The trial court properly instructed on proximate cause. In Instruction No. 14, the court told the jury that before the defendant could be convicted, the state must prove to its satisfaction beyond a reasonable doubt that the death of Boos was the proximate result of the injury received by reason of the alleged negligence of the defendant, and that an injury to be the proximate result of an act is one which follows an act or omission which immediately causes or fails to prevent the injury; an act or omission occurring or concurring with another which, had it not happened, the injury would not have resulted.
Defendant's final contention is that the court erred in giving Instruction No. 16 which reads:"You are instructed that the natural and probable consequences of every act deliberately done by a person of sound mind, are presumed to have been intended by the author of such act; but this presumption is subject to being disproved by the testimony in the case, and you must determine from all the facts and circumstances proved whether any such intent existed at the time."
It is noted that defendant made no objection to this instruction when given, nor did he request a more detailed instruction.

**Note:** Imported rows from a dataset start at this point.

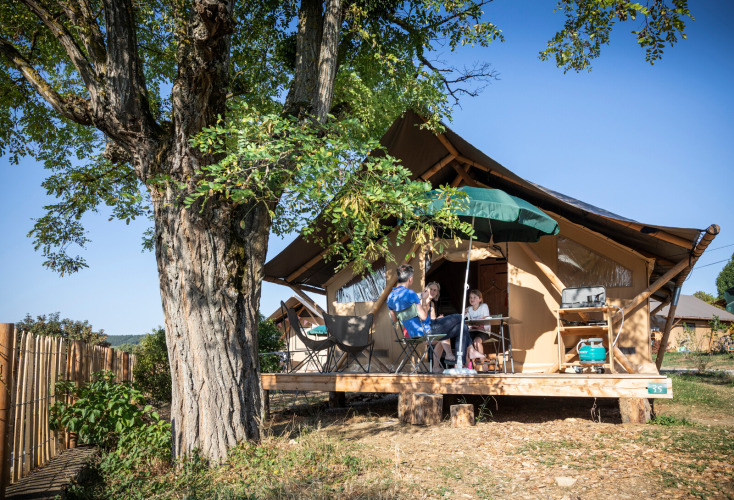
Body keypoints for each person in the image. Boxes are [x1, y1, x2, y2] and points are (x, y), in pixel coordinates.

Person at [387, 264, 483, 372]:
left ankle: (459, 364)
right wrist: (424, 299)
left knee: (461, 327)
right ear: (410, 279)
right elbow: (424, 317)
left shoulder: (390, 297)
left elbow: (395, 320)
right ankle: (470, 350)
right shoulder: (410, 294)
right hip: (427, 330)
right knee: (459, 317)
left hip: (413, 333)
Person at [465, 289, 491, 364]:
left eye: (474, 297)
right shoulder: (469, 309)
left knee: (477, 342)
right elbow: (462, 318)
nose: (472, 299)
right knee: (465, 343)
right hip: (472, 331)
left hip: (483, 331)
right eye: (470, 297)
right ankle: (468, 366)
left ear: (480, 299)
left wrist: (475, 320)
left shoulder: (484, 306)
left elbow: (486, 317)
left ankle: (483, 363)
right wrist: (464, 313)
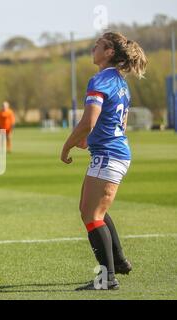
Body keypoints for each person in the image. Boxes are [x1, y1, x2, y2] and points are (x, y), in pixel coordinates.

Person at [60, 32, 147, 290]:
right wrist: (91, 138)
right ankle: (118, 261)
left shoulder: (99, 79)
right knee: (93, 210)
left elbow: (88, 121)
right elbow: (121, 121)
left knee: (91, 213)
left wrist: (67, 146)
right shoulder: (119, 81)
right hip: (113, 151)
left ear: (109, 52)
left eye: (98, 45)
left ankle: (107, 278)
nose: (93, 48)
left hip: (109, 154)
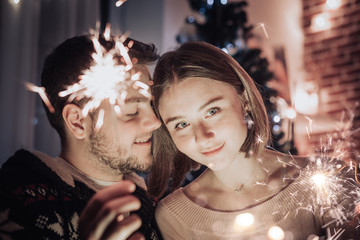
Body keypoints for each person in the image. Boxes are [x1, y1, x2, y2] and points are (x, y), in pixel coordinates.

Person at [146, 41, 360, 239]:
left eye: (212, 111)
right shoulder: (174, 217)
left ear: (244, 100)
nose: (202, 137)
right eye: (181, 124)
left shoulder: (328, 179)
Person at [0, 34, 163, 240]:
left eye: (151, 105)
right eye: (130, 111)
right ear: (77, 121)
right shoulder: (16, 202)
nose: (155, 121)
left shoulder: (158, 206)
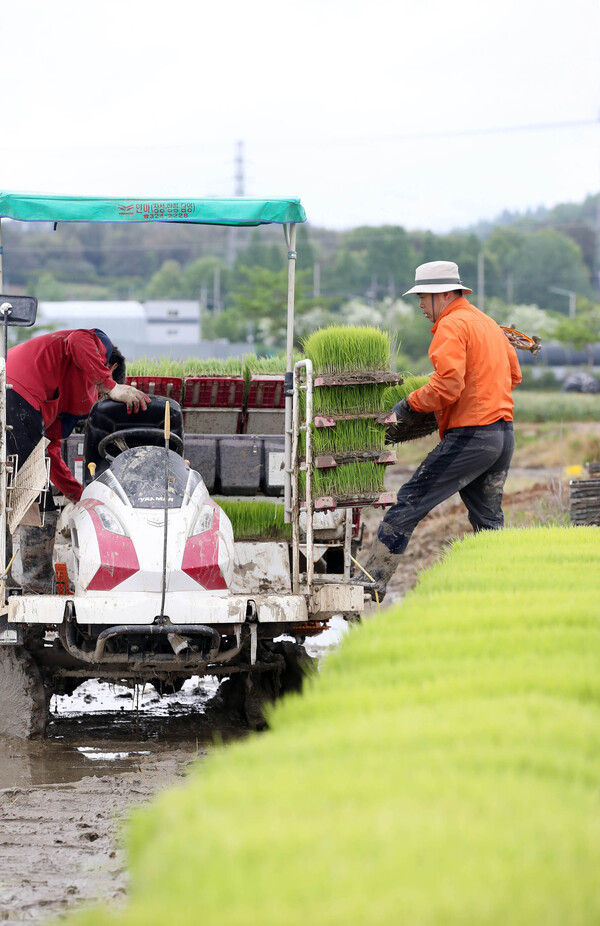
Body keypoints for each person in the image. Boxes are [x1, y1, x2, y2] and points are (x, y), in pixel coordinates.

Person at [362, 260, 522, 600]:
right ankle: (503, 593)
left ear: (445, 294)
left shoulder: (451, 325)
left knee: (407, 504)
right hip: (503, 435)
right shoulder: (487, 323)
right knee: (489, 522)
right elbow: (514, 376)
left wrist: (409, 404)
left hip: (472, 437)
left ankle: (369, 587)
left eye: (423, 297)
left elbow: (447, 386)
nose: (420, 304)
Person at [5, 328, 148, 593]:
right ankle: (39, 585)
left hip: (17, 397)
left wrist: (77, 495)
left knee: (10, 494)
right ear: (109, 366)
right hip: (14, 392)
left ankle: (8, 581)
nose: (96, 397)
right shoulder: (97, 342)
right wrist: (111, 387)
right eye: (100, 392)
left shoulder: (60, 395)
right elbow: (77, 340)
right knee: (34, 496)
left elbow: (50, 450)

Moreover, the giving of the instruction was not assigned as error or argued to the trial court on the motion for new trial, and defendant cannot complain at this late hour. (State v. Anderson, 172 Kan. 402, 407, 241 P.2d 742.) Nevertheless, in effect, the presumption set out in the first portion is made rebuttable by the last part of the instruction. This instruction, in substance, was approved in State v. Sweetin, 134 Kan. 663, 8 P.2d 397; State v. Hathaway, 143 Kan. 605, 609, 56 P.2d 89; State v. Wilfong, 114 Kan. 689, 220 Pac. 250; State v. Dull, 67 Kan. 793, 74 Pac. 235; State v. Sorter, 52 Kan. 531, 34 Pac. 1036.
In view of what has been said, the trial court did not err (1) in the instructions which it gave to the jury and, (2) in refusing to instruct with respect to contributory negligence and intervening cause.
The judgment is, therefore, affirmed.